Why did Lord Darzi pull out of an anti-smoking debate?
By David Bowden
I spent yesterday morning doing what many others do: shouting at the Today Programme. The particular bugbear was Lord Darzi's proposals to ban smoking in parks along with a whole range of deeply illiberal measures aimed at curbing Londoners' unhealthy lifestyles: issues I have written and spoken about critically for many years. In fact, Today had even asked me for a few choice words the afternoon before which they could put to Darzi (sadly unused). So when I was invited onto a BBC show to debate with Darzi himself later that day I leapt at the chance to put my concerns about the authoritarian implications of these policy ideas to the man himself.
Except, just as I was getting ready to head to the studio, I was rung by a bemused BBC journalist asking me not to come. Darzi's team, at the last minute, had declared he was apparently uncomfortable taking part in a debate on the subject, and would rather discuss his proposals in an interview with a journalist. The journalist was suitably apologetic and emphasised that this was not something she had ever encountered before.
I couldn't work out whether I was outraged or oddly proud of having been effectively no-platformed by a member of the House of Lords.
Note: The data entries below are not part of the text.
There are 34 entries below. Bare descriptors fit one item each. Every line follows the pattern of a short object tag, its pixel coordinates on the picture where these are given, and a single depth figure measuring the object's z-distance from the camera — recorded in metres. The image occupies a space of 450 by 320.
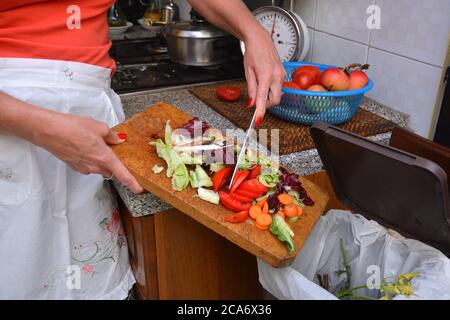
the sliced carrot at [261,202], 0.82
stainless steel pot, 1.38
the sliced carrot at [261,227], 0.78
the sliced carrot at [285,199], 0.83
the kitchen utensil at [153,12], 2.00
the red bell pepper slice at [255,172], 0.88
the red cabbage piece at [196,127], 0.96
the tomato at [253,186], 0.84
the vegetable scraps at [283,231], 0.75
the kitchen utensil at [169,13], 1.92
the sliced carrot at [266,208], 0.81
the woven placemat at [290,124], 1.05
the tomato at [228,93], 1.25
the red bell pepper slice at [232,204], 0.81
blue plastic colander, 1.06
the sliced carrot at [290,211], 0.82
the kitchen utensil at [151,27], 1.96
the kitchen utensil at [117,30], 1.88
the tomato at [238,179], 0.84
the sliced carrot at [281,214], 0.81
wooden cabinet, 0.97
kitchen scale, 1.32
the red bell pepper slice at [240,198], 0.83
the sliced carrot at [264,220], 0.78
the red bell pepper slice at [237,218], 0.79
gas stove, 1.38
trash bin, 0.72
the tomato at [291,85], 1.11
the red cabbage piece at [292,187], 0.87
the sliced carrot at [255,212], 0.80
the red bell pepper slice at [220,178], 0.85
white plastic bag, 0.75
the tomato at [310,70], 1.16
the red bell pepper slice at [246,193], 0.84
Yet the more I paid attention to the issue over the course of the day I noticed it was part of a pattern: Darzi was only giving interviews on the topic, not taking part in debates on a report he produced. It wasn't a personal slight: he just didn't feel comfortable debating the topic with anyone who wasn't an interviewer.
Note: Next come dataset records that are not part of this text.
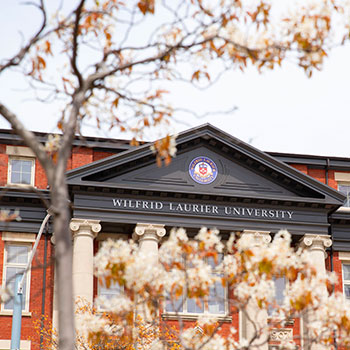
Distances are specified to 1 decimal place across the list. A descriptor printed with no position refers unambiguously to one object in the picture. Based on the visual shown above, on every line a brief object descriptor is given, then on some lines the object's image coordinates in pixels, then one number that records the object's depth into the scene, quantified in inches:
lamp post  875.4
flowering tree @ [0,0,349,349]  417.7
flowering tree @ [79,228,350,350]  443.5
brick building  1219.9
This seemed extraordinary: after all, the report was hardly a dusty academic review. It had been commissioned by the Mayor of London and promises, in Darzi's own words, measures "unprecedented in their scope…(which) amount to the biggest public health drive in the world".
Given these proposals, according to Darzi, include banning smoking from public spaces, minimum alcohol pricing and banning takeaways from near local schools you'd think there would be plenty to debate: not least whatever the evidence could possibly be to justify these extraordinary measures. Even if there was evidence, of course, it also would not justify bypassing political debate about the enormous questions these pose to life in a supposedly liberal, free society.
While Darzi was undoubtedly given a critical examination by his interviewers, there is something deeply objectionable about government advisors deciding who it is they get to debate on public platforms. The same arrogance inherent in lobbying to limit what adults can do in public space is also present when refusing to debate the people who will be affected by your proposals.
I've taken part in many debates down the years with MPs, public health experts and anti-smoking campaigners: many good-natured, some bad-tempered but all ultimately people who feel some need to justify their arguments in the white-heat of public debate against an opponent who might give you a hard time. Evidently it is not an impulse shared by members of the House of Lords, especially ones on a moral mission to make London "the healthiest city in the world". Perhaps this antipathy to free debate partly explains why the report's advocates seem so baffled when anyone suggests these intrusive public health interventions may in some way be harmful to the notion of a free society.